45 years ago, in 1970, at the age of 18, I arrived in Providence, Rhode Island, from my home town of Minneapolis, Minnesota, to go to college.  I've been here (except for a brief spell, roughly 1973-1976) ever since.  Now I'm about to move back to Minneapolis.  I've spent a lot of my time in Rhode Island scribbling poems.  One of them, a long poem called Stubborn Grew, was published by Spuyten Duyvil Press in 2000 - pretty much to the sound of no hands clapping.  You can still find copies of the SD edition here and there, or you can buy my self-published spin-off, or you can read it for free on the web.

There's a lot of Providence in Stubborn Grew.  It's a kind of mock-epic (the first volume of a trilogy, actually, called Forth of July).  & since I'll soon be pulling up stakes & heading back to the midwest, and since I now own one one of these fancy telephone things that takes pictures, I thought I might try a little experiment : illustrate this local poem with a few excerpts and we-were-there photos.

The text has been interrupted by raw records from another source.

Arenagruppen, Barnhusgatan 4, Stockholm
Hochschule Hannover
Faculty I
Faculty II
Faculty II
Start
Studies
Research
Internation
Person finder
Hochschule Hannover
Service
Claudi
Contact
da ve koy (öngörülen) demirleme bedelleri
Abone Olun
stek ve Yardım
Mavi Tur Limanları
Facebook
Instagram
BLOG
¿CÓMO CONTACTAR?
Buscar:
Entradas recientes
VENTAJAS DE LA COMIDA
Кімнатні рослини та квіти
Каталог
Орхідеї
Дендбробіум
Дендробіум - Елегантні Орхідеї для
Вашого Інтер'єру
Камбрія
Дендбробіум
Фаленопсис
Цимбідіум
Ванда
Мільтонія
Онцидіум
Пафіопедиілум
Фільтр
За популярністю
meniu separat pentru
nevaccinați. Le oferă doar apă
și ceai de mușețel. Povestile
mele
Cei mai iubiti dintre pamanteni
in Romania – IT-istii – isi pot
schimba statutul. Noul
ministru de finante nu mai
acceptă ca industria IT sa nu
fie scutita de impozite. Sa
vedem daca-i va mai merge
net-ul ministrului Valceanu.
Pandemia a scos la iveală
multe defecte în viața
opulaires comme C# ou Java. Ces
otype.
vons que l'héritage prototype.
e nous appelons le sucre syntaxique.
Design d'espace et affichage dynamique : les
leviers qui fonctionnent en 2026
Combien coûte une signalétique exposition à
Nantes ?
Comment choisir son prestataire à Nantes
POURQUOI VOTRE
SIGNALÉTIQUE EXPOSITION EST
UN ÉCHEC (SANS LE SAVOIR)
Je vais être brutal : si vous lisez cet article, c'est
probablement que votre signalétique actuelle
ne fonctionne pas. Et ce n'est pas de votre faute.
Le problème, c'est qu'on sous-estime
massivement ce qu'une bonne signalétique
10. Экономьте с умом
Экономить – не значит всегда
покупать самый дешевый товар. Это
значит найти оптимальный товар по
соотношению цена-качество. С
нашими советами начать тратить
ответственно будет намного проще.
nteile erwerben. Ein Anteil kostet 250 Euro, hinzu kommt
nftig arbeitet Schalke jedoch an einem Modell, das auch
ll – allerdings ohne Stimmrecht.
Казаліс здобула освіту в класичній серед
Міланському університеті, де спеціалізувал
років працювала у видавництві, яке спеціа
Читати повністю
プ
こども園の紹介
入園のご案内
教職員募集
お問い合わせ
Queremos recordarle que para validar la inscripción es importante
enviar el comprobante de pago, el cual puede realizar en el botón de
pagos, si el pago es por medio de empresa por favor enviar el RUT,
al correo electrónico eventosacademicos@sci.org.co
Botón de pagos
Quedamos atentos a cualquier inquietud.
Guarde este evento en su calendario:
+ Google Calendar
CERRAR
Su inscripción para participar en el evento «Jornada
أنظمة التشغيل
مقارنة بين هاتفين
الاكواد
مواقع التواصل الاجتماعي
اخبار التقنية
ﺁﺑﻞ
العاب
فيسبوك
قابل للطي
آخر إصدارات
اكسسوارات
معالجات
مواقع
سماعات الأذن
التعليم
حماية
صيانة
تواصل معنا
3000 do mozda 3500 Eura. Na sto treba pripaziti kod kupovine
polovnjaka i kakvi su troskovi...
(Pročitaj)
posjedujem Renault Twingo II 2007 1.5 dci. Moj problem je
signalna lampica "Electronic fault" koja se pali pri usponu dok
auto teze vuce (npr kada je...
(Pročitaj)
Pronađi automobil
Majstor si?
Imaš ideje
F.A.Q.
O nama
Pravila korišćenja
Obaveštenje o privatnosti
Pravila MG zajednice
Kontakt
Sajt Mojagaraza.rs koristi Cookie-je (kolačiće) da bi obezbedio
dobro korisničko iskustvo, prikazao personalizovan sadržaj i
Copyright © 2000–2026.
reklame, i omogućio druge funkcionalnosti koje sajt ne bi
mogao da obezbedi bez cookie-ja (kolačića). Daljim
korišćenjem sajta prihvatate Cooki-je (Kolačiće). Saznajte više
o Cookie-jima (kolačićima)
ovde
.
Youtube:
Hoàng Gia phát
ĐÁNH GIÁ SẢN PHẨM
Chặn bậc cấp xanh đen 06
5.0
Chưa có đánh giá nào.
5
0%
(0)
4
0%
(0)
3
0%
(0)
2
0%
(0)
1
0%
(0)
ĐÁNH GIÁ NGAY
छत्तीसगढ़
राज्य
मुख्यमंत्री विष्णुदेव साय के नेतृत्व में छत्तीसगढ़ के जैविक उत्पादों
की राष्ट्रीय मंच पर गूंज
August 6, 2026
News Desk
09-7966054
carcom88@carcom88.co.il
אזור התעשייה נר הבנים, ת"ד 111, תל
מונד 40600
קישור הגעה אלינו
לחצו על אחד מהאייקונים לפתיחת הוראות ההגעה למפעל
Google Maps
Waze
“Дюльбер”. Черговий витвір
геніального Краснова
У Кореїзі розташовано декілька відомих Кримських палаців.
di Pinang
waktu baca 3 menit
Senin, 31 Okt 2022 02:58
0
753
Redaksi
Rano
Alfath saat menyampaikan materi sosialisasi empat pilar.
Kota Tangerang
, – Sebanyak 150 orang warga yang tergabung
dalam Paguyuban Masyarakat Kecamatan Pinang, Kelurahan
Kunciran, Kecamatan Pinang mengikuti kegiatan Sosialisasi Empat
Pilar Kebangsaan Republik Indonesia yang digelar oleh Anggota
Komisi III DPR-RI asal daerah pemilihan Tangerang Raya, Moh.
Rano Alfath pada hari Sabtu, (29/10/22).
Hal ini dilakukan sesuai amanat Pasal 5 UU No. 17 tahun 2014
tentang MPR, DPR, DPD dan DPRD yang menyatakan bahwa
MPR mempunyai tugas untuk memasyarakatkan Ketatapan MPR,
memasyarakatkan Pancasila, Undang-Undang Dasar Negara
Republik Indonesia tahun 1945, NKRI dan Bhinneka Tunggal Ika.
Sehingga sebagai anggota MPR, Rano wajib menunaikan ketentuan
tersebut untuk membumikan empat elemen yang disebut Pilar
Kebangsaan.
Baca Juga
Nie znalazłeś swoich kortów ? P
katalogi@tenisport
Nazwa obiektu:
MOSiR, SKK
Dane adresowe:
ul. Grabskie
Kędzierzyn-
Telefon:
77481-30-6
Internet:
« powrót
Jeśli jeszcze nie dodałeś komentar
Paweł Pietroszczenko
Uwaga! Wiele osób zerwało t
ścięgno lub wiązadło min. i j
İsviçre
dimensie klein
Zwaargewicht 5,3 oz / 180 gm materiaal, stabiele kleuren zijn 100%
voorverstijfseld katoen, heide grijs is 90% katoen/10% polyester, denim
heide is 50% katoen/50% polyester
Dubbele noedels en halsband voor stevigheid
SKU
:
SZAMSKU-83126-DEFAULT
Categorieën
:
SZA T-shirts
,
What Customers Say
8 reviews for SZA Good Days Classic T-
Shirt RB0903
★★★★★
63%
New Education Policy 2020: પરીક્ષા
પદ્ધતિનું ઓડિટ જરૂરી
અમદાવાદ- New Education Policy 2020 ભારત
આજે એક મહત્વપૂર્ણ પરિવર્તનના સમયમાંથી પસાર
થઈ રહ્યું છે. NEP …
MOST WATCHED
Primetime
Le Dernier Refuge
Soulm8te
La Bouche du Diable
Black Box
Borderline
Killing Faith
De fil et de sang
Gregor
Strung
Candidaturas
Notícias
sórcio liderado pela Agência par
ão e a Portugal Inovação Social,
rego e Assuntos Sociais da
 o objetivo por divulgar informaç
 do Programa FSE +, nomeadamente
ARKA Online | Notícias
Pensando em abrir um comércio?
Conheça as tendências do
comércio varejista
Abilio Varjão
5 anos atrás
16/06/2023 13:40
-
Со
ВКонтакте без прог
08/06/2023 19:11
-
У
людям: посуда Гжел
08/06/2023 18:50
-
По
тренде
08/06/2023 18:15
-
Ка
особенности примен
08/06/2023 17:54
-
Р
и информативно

We'll see how this goes.  I won't start from the beginning, exactly, but from my living room : this is a passage from a chapter called "Once in Paradise", which follows a previous chapter, "Ancient Light", which is set in London.  With "Once in P." I have returned to Providence from a trip to England.  ("Shakespeare's Head", by the way, is a building in Providence.  I will try to illustrate this soon.)  So here are the initial stanzas of the opening passage, with a photo of "Lucky", my mother's little boat, still there (for a short time) by the couch :

from Once in Paradise


There was a garden behind Shakespeare's Head. 
A long time ago, before you were born.
Before you were born, before you were born,
a garden there was, behind Shakespeare's Head.


Home again from London, I lay near Lucky;
a man on the sofa, nearly lucky, I lay.
A man of clay, eyes open, looking out at the sky.
As though the blurred porch window held the key.